■ **PROBLEM REQUIREMENTS**
In the data below, find the line with "LATINOAMÉRICA" and the line with "Mural DIA DoPedagogo", then restate both and every line between them exactly, minus the pictures.

■ **Stored data entries**
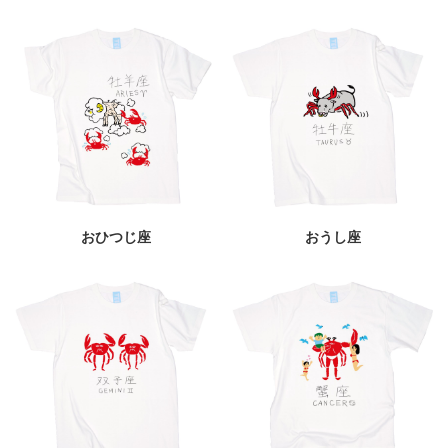
おひつじ座
おうし座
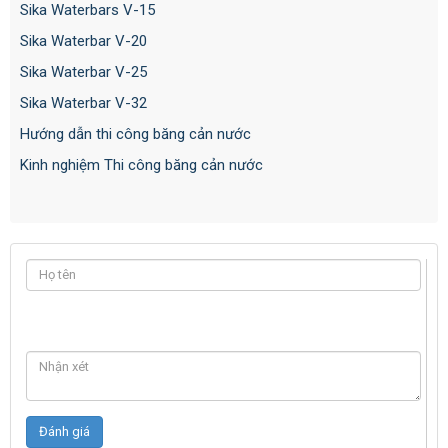
Sika Waterbars V-15
Sika Waterbar V-20
Sika Waterbar V-25
Sika Waterbar V-32
Hướng dẫn thi công băng cản nước
Kinh nghiệm Thi công băng cản nước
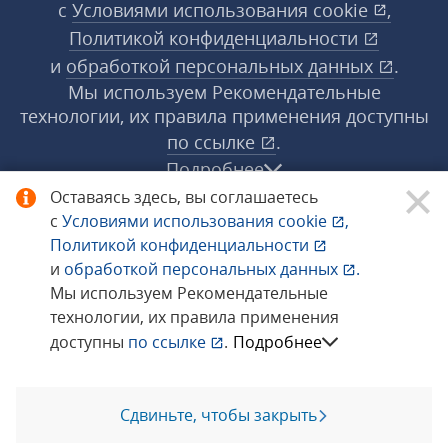
с
Условиями использования
cookie
,
Политикой конфиденциальности
и
обработкой персональных данных
.
Мы используем Рекомендательные
технологии, их правила применения доступны
по ссылке
.
Подробнее
Оставаясь здесь, вы соглашаетесь
с
Условиями использования
cookie
,
© 1998−2026 «1С‑Рарус» ®. Все права
Политикой конфиденциальности
защищены.
и
обработкой персональных данных
.
Мы используем Рекомендательные
технологии, их правила применения
Сообщить об ошибке
доступны
по ссылке
.
Подробнее
Сдвиньте, чтобы закрыть
Позвоните мне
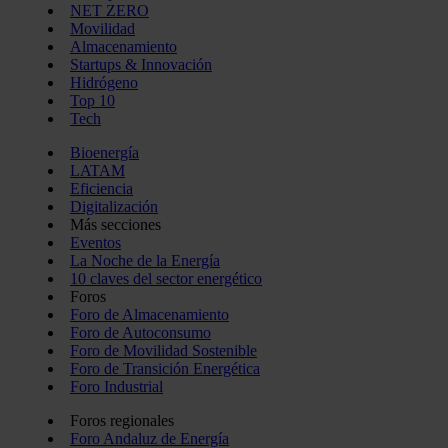
NET ZERO
Movilidad
Almacenamiento
Startups & Innovación
Hidrógeno
Top 10
Tech
Bioenergía
LATAM
Eficiencia
Digitalización
Más secciones
Eventos
La Noche de la Energía
10 claves del sector energético
Foros
Foro de Almacenamiento
Foro de Autoconsumo
Foro de Movilidad Sostenible
Foro de Transición Energética
Foro Industrial
Foros regionales
Foro Andaluz de Energía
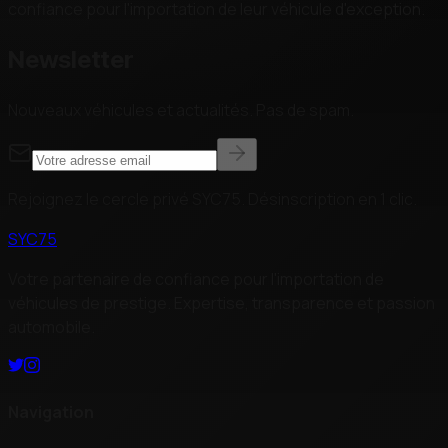
confiance pour l'importation de leur véhicule d'exception.
Newsletter
Nouveaux véhicules et actualités. Pas de spam.
Rejoignez le cercle privé SYC75.
Désinscription en 1 clic.
SYC75
Votre partenaire de confiance pour l'importation de
véhicules de prestige. Expertise, transparence et passion
automobile.
Navigation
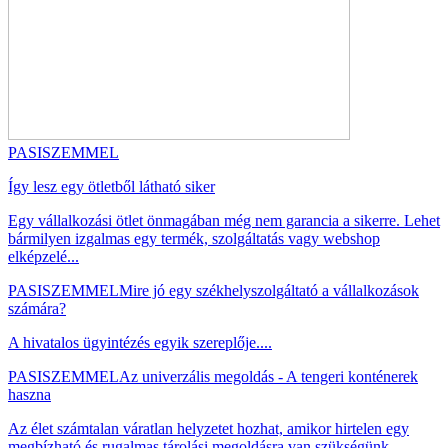
PASISZEMMEL
Így lesz egy ötletből látható siker
Egy vállalkozási ötlet önmagában még nem garancia a sikerre. Lehet
bármilyen izgalmas egy termék, szolgáltatás vagy webshop
elképzelé...
PASISZEMMEL
Mire jó egy székhelyszolgáltató a vállalkozások
számára?
A hivatalos ügyintézés egyik szereplője....
PASISZEMMEL
Az univerzális megoldás - A tengeri konténerek
haszna
Az élet számtalan váratlan helyzetet hozhat, amikor hirtelen egy
megbízható és rugalmas tárolási megoldásra van szükségünk....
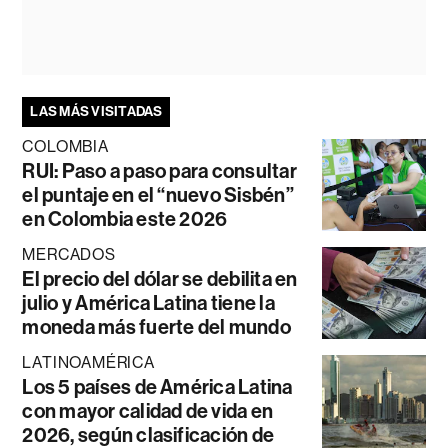
LAS MÁS VISITADAS
COLOMBIA
RUI: Paso a paso para consultar
el puntaje en el “nuevo Sisbén”
en Colombia este 2026
MERCADOS
El precio del dólar se debilita en
julio y América Latina tiene la
moneda más fuerte del mundo
LATINOAMÉRICA
Los 5 países de América Latina
con mayor calidad de vida en
2026, según clasificación de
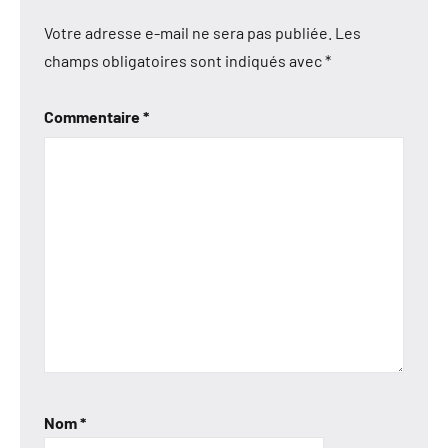
Votre adresse e-mail ne sera pas publiée.
Les
champs obligatoires sont indiqués avec
*
Commentaire
*
Nom
*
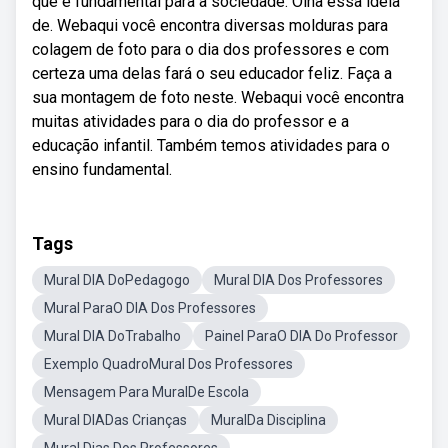
que é fundamental para a sociedade. Olha essa ideia
de. Webaqui você encontra diversas molduras para
colagem de foto para o dia dos professores e com
certeza uma delas fará o seu educador feliz. Faça a
sua montagem de foto neste. Webaqui você encontra
muitas atividades para o dia do professor e a
educação infantil. Também temos atividades para o
ensino fundamental.
Tags
Mural DIA DoPedagogo
Mural DIA Dos Professores
Mural ParaO DIA Dos Professores
Mural DIA DoTrabalho
Painel ParaO DIA Do Professor
Exemplo QuadroMural Dos Professores
Mensagem Para MuralDe Escola
Mural DIADas Crianças
MuralDa Disciplina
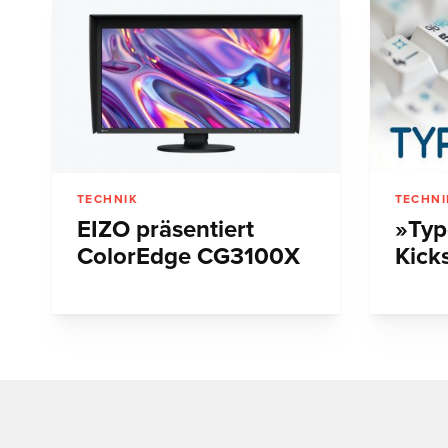
TECHNIK
TECHNI
EIZO präsentiert
»Typ
ColorEdge CG3100X
Kicks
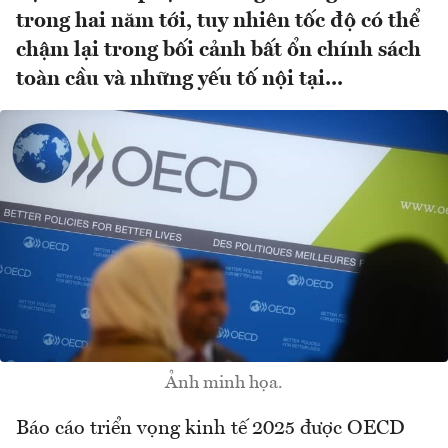
trong hai năm tới, tuy nhiên tốc độ có thể
chậm lại trong bối cảnh bất ổn chính sách
toàn cầu và những yếu tố nội tại...
Ảnh minh họa.
Báo cáo triển vọng kinh tế 2025 được OECD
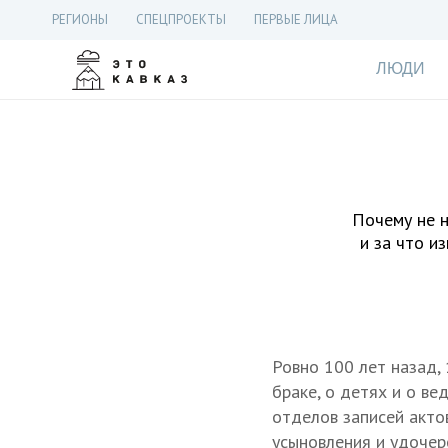
РЕГИОНЫ
СПЕЦПРОЕКТЫ
ПЕРВЫЕ ЛИЦА
ЛЮДИ
Почему не н
и за что и
Ровно 100 лет назад,
браке, о детях и о ве
отделов записей акто
усыновления и удочер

■ **TASK SOLUTION**
LATINOAMÉRICA
Los 5 países de América Latina
con mayor calidad de vida en
2026, según clasificación de
Votre adresse e-mail ne sera pas publiée.
Les
champs obligatoires sont indiqués avec
*
Commentaire
*
Nom
*
que é fundamental para a sociedade. Olha essa ideia
de. Webaqui você encontra diversas molduras para
colagem de foto para o dia dos professores e com
certeza uma delas fará o seu educador feliz. Faça a
sua montagem de foto neste. Webaqui você encontra
muitas atividades para o dia do professor e a
educação infantil. Também temos atividades para o
ensino fundamental.
Tags
Mural DIA DoPedagogo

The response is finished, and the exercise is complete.